== PROBLEMI DA RISOLVERE ==
- 1) Come si traduce in inglese questa frase del brano su Manaus: «Il clima torrido dà «mollezza» e assuefazione.»?
- 2) Individua le righe che contengono la stringa "eSIM" e copiale per intero, tenendo conto di maiuscole e minuscole.

== ESTRATTO ==
Vivere a Manaus

di De Vidi Arnaldo

Cultura amazzonica

Continua il mio studio mesopotamico sulla cultura amazzonica. Sono venuto qui troppo tardi: vorrei essere ospite-figlio dell’Amazzonia; condividerne la cosmovisione, i compiti, i dolori e le gioie. Ma non riesco ad apprezzare il mondo nel quale sto vivendo… come un novizio trasognato che non apprezza le realtà terrene. Si aggiunga che la cultura di Manaus non è né singola né allo stato puro, ma complessa e meticcia (e inquinata dalla pseudo-cultura della publicity del primo mondo). Manaus – mio osservatorio – è la capitale dell’Amazzonia che si estende per 9 dei 13 Paesi dell’America Latina ed è polo di alto interesse mondiale (secondo solo al Medio Oriente): qui arrivano persone e organismi d’ogni dove. I brasiliani si chiedono sospettosi: Perché nel misero Nordest brasiliano sono presenti zero ONG e nell’Amazzonia 350, più che in tutta la martoriata Africa?

L’interazione ambiente e cultura

La natura ai tropici è molto generosa: ottima frutta, ottimo pesce… e poche esigenze (né giacca né calzini, 12 mesi all’anno!). Ma la natura qui è madre-etiranna perché non si lascia controllare-modificare; bisogna metabolizzare perfino i diluvi. Il clima torrido dà «mollezza» e assuefazione. La gente non si sente stimolata a realizzarsi col lavoro come da voi, ma con le relazioni. Anche nella pastorale si dà importanza a incontri, riunioni, ritiri, gite-passeggi. E poiché i manauensi sono «anfibi», non deve mai mancare l’elemento acqua (p.e., la piscina anche nei ritiri).

Ma parlare di lavoro in clima freddo contro relazioni in clima torrido, è riduttivo. Confesso che la mia prima impressione è stata: qui la gente copula molto e lavora poco, un po’ come Francesco Saverio ad Alboino sull’Oceano Pacifico. Ma mi sto ricredendo: molti giovani hanno la giornata dura, di lavoro e studio, con appena uno scampolo di sonno. Un altro luogo comune che accettavo era l’equazione: Manaus = zona franca = commercio con esenzioni fiscali = paradiso fiscale. Scopro che nel mondo le zone franche sono 2.316 (!) e che Manaus non è un gigantesco duty free shopping, ma un polo industriale incentivato, per produrre ed esportare moto, televisori, set-top-box, autoradio…

L’economia

Avevo letto che l’economia degli indios è di condivisione e sobrietà. Senza scorte di cibo: «perché uccidere animali o vegetali per il domani se si trovano nella dispensa o madia naturale della madre Terra? Perché aumentare la produzione di mais, se l’attuale già dà il necessario quotidiano e un superfluo per la festa annuale?». Mentre i bianchi occidentali hanno ripudiato-violentato la madre Terra, hanno indotto bisogni artificiali e trovano nella scarsezza-e-insoddisfazione le molle del progresso, gli indios sono i figli dell’abbondanza, perché la (loro) madre Terra è ricca.

== MATERIALE FORNITO ==
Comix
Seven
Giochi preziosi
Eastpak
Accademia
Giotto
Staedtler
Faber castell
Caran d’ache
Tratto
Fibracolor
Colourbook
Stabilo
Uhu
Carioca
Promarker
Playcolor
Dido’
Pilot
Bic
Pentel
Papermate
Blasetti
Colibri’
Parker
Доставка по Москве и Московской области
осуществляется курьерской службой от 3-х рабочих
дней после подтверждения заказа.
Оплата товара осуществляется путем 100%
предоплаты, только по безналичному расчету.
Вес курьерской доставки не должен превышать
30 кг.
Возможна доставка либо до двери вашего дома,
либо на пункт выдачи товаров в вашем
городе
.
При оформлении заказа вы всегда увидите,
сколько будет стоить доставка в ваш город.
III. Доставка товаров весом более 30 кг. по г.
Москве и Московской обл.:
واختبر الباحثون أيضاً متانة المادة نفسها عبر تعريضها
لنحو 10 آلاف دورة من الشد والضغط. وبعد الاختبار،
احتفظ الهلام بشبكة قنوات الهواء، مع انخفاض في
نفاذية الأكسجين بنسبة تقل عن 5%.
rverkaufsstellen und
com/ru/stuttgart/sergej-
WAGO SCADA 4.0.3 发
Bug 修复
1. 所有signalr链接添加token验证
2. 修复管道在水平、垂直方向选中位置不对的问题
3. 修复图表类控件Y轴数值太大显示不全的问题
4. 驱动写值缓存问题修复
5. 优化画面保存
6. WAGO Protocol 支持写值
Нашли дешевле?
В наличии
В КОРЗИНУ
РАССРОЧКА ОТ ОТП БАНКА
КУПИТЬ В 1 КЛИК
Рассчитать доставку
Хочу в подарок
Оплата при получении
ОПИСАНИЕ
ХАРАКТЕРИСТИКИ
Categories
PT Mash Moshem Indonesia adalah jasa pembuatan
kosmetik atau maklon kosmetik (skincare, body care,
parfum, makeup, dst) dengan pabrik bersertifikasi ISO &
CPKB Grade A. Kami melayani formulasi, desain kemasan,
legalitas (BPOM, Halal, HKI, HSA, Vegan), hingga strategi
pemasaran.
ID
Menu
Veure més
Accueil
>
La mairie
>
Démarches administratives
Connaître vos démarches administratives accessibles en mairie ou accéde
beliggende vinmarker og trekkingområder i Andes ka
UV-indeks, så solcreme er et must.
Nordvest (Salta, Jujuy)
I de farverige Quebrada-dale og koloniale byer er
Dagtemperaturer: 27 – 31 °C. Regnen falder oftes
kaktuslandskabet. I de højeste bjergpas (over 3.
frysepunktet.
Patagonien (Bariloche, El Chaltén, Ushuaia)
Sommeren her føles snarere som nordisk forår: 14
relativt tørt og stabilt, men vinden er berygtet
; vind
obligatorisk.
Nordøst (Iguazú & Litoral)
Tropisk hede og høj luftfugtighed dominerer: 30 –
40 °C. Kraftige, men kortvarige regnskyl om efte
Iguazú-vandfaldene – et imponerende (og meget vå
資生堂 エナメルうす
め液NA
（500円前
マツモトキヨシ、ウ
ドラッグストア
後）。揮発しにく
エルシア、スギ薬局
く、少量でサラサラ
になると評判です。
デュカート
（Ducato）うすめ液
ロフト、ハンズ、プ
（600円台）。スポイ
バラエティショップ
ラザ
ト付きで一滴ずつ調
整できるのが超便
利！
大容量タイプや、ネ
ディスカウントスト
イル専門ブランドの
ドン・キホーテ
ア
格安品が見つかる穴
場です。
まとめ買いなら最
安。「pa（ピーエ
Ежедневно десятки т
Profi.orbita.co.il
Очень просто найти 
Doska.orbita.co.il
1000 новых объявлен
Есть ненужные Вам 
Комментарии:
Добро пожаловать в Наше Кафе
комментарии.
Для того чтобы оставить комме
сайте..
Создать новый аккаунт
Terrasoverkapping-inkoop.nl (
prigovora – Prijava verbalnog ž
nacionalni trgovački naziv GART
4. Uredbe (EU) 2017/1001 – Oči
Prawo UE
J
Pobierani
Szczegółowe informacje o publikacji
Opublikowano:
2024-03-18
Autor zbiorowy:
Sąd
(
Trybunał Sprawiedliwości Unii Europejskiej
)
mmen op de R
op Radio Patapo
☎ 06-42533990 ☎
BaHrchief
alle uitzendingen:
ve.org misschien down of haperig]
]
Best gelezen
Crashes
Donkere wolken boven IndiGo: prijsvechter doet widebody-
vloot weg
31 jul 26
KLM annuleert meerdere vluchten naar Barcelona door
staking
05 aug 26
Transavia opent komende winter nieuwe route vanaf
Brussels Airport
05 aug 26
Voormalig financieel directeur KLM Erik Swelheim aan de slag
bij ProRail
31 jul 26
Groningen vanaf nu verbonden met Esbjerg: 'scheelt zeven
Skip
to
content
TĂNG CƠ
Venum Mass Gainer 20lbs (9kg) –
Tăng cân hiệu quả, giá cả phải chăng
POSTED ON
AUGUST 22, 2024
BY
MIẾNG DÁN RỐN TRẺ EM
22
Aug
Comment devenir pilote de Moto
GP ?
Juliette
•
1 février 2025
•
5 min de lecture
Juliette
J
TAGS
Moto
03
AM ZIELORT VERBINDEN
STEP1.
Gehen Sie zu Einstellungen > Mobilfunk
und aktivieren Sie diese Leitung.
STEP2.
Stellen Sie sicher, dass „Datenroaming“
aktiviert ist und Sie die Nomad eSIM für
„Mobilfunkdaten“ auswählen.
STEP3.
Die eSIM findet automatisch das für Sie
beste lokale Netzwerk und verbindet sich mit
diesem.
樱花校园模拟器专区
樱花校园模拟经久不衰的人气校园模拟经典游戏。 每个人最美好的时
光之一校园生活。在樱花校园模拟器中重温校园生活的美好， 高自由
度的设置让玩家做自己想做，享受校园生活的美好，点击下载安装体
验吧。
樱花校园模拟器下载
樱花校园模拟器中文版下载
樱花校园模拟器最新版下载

== RISPOSTE IN ORDINE ==
- 1) The torrid climate brings "softness" and habituation.

- 2)
aktiviert ist und Sie die Nomad eSIM für
Die eSIM findet automatisch das für Sie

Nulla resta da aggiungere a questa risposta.